**PROMPT:**
Where the material below has a line containing "part: (337, 610) -> (384, 635), moved", start repeating exactly, and keep going through the line containing "part: (978, 779) -> (1114, 887), size x1.67", with no other lines.

**ENTRIES SHOWN:**
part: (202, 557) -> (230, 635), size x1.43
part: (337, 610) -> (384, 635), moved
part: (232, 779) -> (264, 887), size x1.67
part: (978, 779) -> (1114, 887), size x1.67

==

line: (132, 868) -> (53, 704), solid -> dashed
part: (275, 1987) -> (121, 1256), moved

**EXERCISE OUTPUT:**
part: (337, 610) -> (384, 635), moved
part: (232, 779) -> (264, 887), size x1.67
part: (978, 779) -> (1114, 887), size x1.67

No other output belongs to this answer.